Rede anlässlich der Demonstration der Physiotherapeut:innen am 17.11.2023 in Bern – es gilt das gesprochene Wort
Wir in der Politik unterstützen: Ambulant vor stationär!
Das ist einerseits aus Patient:innensicht oftmals so gewünscht und macht auch gesundheitspolitisch Sinn.
Wir fördern den medizinischen Fortschritt: Die Bevölkerung wird auch dadurch immer älter.
Doch wer setzt denn diese Strategien in der Praxis um? Ihr, liebe Physiotherapeutinnen und Physiotherapeuten.
Doch es ist klar: Ohne euch gibt es keine Versorgungssicherheit.
Der Zugang zur Physiotherapie darf nicht zu einem Luxusgut für jene werden, die es sich leisten können.
Die Gesundheitsversorgung von heute und vor allem von morgen braucht eine gesunde und qualitativ hochstehende Physiotherapie. Und ja, auch wir alle als Patientinnen und Patienten brauchen euch. Die Leistungen zu brauchen heisst, dafür zu sorgen, dass es faire Arbeitsbedingungen gibt. Und dafür ist ein fairer Tarif ein wichtiger Baustein.
Der Beruf der Physiotherapeut:innen muss attraktiv sein, dass wir auch in Zukunft genügend Fachpersonen haben, welche die Qualität für die Behandlung sichert.
Liebe Anwesende
Ich bin froh und dankbar, dass heute so viele Menschen gekommen sind.

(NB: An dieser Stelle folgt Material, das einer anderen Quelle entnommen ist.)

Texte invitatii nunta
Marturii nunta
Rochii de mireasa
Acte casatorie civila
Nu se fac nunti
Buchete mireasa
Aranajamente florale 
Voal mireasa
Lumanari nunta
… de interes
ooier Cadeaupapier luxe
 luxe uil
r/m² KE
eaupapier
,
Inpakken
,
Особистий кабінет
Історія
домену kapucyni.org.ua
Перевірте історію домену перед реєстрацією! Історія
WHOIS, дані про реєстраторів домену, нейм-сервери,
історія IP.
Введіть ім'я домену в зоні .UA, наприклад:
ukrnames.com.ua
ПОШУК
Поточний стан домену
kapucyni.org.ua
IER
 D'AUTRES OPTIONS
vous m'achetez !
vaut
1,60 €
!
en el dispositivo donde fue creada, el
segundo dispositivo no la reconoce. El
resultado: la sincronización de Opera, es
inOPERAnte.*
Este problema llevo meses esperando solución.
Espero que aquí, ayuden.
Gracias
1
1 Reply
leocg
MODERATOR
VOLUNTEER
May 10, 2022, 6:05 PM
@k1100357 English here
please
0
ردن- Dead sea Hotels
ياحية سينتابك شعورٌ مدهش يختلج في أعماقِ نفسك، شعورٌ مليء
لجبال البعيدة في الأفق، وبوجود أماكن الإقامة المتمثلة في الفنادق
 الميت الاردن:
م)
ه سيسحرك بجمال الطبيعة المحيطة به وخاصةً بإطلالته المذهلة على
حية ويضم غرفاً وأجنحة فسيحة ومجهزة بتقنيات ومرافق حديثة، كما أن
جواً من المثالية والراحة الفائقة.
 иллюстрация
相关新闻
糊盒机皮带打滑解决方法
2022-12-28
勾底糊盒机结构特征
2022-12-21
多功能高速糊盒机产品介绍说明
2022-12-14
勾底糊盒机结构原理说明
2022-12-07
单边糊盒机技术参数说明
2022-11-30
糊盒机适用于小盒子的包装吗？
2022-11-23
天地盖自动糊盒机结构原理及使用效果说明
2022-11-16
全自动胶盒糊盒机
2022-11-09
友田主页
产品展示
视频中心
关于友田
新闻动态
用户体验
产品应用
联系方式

Seit der Ankündigung des Tarifeingriff habe ich täglich viele Nachrichten erhalten. Die Angst, dem Qualitätsanspruch nicht mehr genügen zu können, die Unkosten schlicht nicht mehr decken zu können, sind gross. Eine Physiotherapeutin, Monika, sagte zu mir: „Ich arbeite teilzeit, mit dieser Art des Tarifeingriffs kann ich finanziell nicht überleben. Ich werde mir dann überlegen müssen, in einem Fitnessstudio zu arbeiten, denn ich habe eine Familie zu Hause.“
Aber auch Berufskolleg:innen machen sich Sorgen. Wie soll die Versorgungskette gewährleistet werden, wenn die Physiotherapie geschwächt wird, wenn sie doch eigentlich gestärkt werden müsste? Erika, eine Fachperson aus einer Geriatrie fragte mich: „Wer macht die Nachsorge meiner betagten Patient:innen, wenn sie das stationäre Setting verlassen? Was soll ich meinen Patient:innen sagen, wenn es zu wenige Physiotherapieplätze gibt? Soll ich sie einfach hier im Spital behalten? Das kann ich doch nicht. Wir haben hier auch zu wenig Fachpersonen, gerade in der Pflege.„
Aber es sind längst nicht mehr nur Fachpersonen, welche sich bei mir gemeldet haben. Menschen, Patient:innen, welche von der Physiotherapie profitiert haben, welche auf die Physiotherapie angewiesen sind, haben sich gemeldet. Auch deren Angst ist gross. Ein Herr, ich nenne ihn Mark, erzählte mir es am Telefon so: „Wissen sie, ich muss 1x pro Woche zur Physiotherapie. Aber ich habe Angst, dass mein Physiotherapeut den Beruf verlässt. Was passiert dann mit mir?“
Ja, alle sind betroffen, wenn die Physiotherapie geschwächt wird. Alle.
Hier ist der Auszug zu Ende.